إِذَا şart harfi vuku bulma ihtimali kesin olan durumlar için gelir. قِیلَ fiili meçhul bina edilmiştir. Naib-i faili mahzuftur. Takdiri: القول şeklindedir. Muzâfun ileyh olarak mahallen mecrurdur. لَهُ car mecruru ق۪يلَ fiiline müteallıktır. 

Fiilin mekulü’l-kavli olan cümle ٱتَّقِ ٱللَّهَ ’dir. قِیلَ fiilinin mef’ûlu olarak mahallen mansubtur. ٱتَّقِ illet harfinin hazfiyle mebni emir fiildir. Faili müstetir olup takdiri أنت ’dir.  ٱللَّهَ lafza-i celâli mef’ûlun bih olup fetha ile mansubtur.

Şartın cevabı أَخَذَتۡهُ ٱلۡعِزَّةُ ’dur. أَخَذَتۡ fetha üzere mebni mazi fiildir. تۡ ise müenneslik alametidir. Muttasıl zamir هُ mef’ûlun bih olarak mahallen mansubtur. ٱلۡعِزَّةُ kelimesi fail olup lafzen merfûdur. بِٱلۡإِثۡمِ car mecruru mahzuf hale müteallıktır. Takdiri: متلبسة (kuşanmış olarak) şeklindedir. بِ harf-i ceri musahabe içindir. 

فَ istînâfiyyedir. حَسۡبُهُۥ mukaddem haberdir. جَهَنَّمُ muahhar mübtedadır. وَ kasem harfidir. لَ mukadder kasemin başına gelen vakıadır. Takdiri والله şeklindedir. بِئْسَ , zem anlamı taşıyan camid fildir. ٱلۡمِهَادُ faildir. بِئْسَ fiilinin mahsusu mahzuftur. Takdiri: جهنم şeklindedir.
 

وَاِذَا ق۪يلَ لَهُ اتَّقِ اللّٰهَ اَخَذَتْهُ الْعِزَّةُ بِالْاِثْمِ


وَ atıf harfi, إِذَا şart ve istikbal manalı zaman zarfıdır. Cümle şart üslubunda haberî isnaddır. Haber manalıdır. Şart ve cevap cümlelerinden oluşmuş terkip, faide-i haber ibtidaî kelamdır.

Şart fiili meçhul bina edilerek mef’ûle dikkat çekilmiştir.

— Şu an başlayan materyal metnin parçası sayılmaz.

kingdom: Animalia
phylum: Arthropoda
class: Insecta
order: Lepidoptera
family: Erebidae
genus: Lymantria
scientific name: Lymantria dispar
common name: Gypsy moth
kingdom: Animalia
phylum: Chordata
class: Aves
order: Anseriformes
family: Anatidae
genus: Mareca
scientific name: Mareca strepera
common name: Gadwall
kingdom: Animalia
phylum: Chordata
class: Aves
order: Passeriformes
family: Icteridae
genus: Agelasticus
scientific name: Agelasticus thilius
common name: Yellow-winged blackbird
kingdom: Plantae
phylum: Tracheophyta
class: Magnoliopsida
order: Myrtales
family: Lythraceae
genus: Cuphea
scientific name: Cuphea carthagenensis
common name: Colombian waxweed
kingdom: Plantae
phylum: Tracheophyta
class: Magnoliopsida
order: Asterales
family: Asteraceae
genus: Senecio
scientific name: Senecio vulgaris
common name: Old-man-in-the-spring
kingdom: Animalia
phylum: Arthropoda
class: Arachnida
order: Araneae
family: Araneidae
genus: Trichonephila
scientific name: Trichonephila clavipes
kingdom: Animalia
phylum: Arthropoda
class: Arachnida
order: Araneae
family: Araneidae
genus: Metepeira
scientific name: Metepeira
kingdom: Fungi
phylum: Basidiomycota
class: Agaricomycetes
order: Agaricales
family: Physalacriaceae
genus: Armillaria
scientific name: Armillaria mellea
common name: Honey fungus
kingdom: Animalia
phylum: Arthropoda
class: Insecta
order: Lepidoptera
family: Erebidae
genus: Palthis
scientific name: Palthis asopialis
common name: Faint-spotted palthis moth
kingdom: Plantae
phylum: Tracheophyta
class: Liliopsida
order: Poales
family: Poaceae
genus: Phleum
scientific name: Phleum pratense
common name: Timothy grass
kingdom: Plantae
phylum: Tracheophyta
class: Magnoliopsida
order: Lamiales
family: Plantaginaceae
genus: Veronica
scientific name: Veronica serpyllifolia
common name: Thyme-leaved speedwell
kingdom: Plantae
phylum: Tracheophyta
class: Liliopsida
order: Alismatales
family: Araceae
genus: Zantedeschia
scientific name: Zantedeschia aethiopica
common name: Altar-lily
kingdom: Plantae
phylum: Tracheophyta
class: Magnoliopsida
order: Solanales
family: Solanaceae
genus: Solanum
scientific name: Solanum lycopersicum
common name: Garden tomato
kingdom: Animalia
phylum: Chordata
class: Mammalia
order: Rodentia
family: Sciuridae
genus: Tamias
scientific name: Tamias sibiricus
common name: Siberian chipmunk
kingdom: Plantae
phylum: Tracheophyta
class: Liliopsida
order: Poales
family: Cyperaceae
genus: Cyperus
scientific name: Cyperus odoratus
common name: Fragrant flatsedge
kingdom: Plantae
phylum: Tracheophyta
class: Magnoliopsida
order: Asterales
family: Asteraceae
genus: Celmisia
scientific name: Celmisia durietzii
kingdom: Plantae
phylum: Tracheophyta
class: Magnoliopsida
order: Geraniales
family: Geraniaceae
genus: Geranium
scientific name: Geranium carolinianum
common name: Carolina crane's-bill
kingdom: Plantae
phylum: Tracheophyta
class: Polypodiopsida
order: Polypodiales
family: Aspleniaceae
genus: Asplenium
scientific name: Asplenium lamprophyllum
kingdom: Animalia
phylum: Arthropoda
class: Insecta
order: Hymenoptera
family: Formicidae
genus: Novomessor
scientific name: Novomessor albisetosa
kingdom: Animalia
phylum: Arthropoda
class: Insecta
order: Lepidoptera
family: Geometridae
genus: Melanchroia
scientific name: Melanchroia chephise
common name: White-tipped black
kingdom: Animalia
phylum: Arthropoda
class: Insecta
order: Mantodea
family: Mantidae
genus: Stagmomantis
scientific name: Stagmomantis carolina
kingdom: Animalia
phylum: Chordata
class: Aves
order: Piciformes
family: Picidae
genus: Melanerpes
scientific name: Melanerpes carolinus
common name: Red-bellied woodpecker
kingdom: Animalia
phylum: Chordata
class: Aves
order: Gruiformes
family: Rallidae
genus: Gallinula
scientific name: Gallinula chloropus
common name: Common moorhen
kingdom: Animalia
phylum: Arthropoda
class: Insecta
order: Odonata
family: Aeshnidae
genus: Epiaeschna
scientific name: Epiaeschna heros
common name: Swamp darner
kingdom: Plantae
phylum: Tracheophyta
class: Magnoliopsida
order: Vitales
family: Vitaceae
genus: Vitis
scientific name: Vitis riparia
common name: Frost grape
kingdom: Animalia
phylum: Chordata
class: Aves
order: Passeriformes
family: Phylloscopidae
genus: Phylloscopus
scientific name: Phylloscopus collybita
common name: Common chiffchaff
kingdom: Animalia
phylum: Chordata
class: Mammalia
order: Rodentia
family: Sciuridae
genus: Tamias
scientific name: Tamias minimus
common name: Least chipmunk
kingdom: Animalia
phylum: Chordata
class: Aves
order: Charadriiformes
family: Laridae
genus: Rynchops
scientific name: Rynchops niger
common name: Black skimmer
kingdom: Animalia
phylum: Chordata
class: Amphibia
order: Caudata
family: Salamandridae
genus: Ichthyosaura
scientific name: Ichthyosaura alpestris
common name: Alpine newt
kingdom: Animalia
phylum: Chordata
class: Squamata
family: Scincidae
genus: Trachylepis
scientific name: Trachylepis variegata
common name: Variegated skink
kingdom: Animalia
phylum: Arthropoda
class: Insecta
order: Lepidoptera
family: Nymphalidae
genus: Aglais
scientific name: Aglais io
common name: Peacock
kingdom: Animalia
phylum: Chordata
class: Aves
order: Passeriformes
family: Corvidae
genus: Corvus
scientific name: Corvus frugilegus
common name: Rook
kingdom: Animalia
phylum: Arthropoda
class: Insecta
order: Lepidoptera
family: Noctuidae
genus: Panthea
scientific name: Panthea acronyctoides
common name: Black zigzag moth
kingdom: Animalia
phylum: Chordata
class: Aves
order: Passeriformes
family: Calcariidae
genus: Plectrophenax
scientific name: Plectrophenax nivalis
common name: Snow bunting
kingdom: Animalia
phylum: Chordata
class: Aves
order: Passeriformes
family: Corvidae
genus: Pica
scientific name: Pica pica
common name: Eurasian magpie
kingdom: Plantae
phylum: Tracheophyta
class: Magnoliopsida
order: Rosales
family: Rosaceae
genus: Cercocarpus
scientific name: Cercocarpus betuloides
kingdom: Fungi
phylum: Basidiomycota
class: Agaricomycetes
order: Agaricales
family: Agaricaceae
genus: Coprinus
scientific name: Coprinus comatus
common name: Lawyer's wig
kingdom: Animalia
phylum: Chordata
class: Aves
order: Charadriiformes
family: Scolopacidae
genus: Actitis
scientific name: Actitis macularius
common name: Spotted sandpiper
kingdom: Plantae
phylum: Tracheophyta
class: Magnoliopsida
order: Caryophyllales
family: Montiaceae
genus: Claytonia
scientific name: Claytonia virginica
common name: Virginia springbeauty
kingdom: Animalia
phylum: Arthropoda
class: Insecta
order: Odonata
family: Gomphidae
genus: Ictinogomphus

Faide-i haber ibtidaî kelamdır. قِیلَ  fiilinin mef’ûlü olan mekulü’l-kavl cümlesi ٱتَّقِ ٱللَّهَ , emir üslubunda talebî inşâî isnaddır. 

Şartın cevabı olan ...أَخَذَتۡهُ ٱلۡعِزَّةُ  cümlesi, müsbet mazi fiil sıygasında faide-i haber ibtidaî kelamdır.

Nahivcilere göre şart fiili olarak kullanılan mazi fiil gelecek zaman ifade eder. (Sâmerrâî, Ala Tarîqi’t Tefsîri’l Beyânî, C. 2, s. 88.)

Mahzuf hale müteallık car mecrur بِٱلۡإِثۡمِۚ ‘deki بِ harfi, sebebiyyedir. Âşûr ise mülabese için olduğunu söyller.

Ona, ٱتَّقِ ٱللَّهَ [Allah’tan kork, takvalı ol] dendiği vakit, onu izzet (kibir, büyüklük), günahla yakalar, ele geçirir.İmam Gazzâlî ‘aziz’ kelimesini üç şekilde açıklar: Çok ihtiyaç duyulur, zor ulaşılır, alternatifi yoktur.Âşûr, العزة’teki ال için “ahd” olduğunu, اخذته العزة ifadesi için de “kinayedir” demiştir.أَخَذَتۡهُ ٱلۡعِزَّةُ بِٱلۡإِثۡمِۚ Burada ٱلۡعِزَّةُ lafzından sonra ٱلۡإِثۡمِۚ lafzı zikredil­miştir. Edebiyatçılar bu sanata tetmîm (tamamlama) sanatı derler. Çünkü izzet lafzı genellikle övülen bir vasfı akla getirir. Böyle olmadığını bu izzetin yerilen bir izzet olduğunu göstermek için ondan sonra  ٱلۡإِثۡمِۚ  lafzı getirilmiştir. (Safvetü't Tefâsir).اخذته العزة بالاثم cümlesinde, istiare-i tebeiyye vardır. الاخذ (almak), الحمل (yükünü almak, yüklenmek) manasında istiare yapılmıştır. (Âdil Ahmet Sâbir er-Ruveynî, Min Ğarîbi’l Kur’ani’l Kerim, Soru: 1395)

 فَحَسْبُهُ جَهَنَّمُۜ 


فَ istînâfiyyedir. Mübteda ve haberden müteşekkil bu isim cümlesi faide-i haber ibtidaî kelamdır. 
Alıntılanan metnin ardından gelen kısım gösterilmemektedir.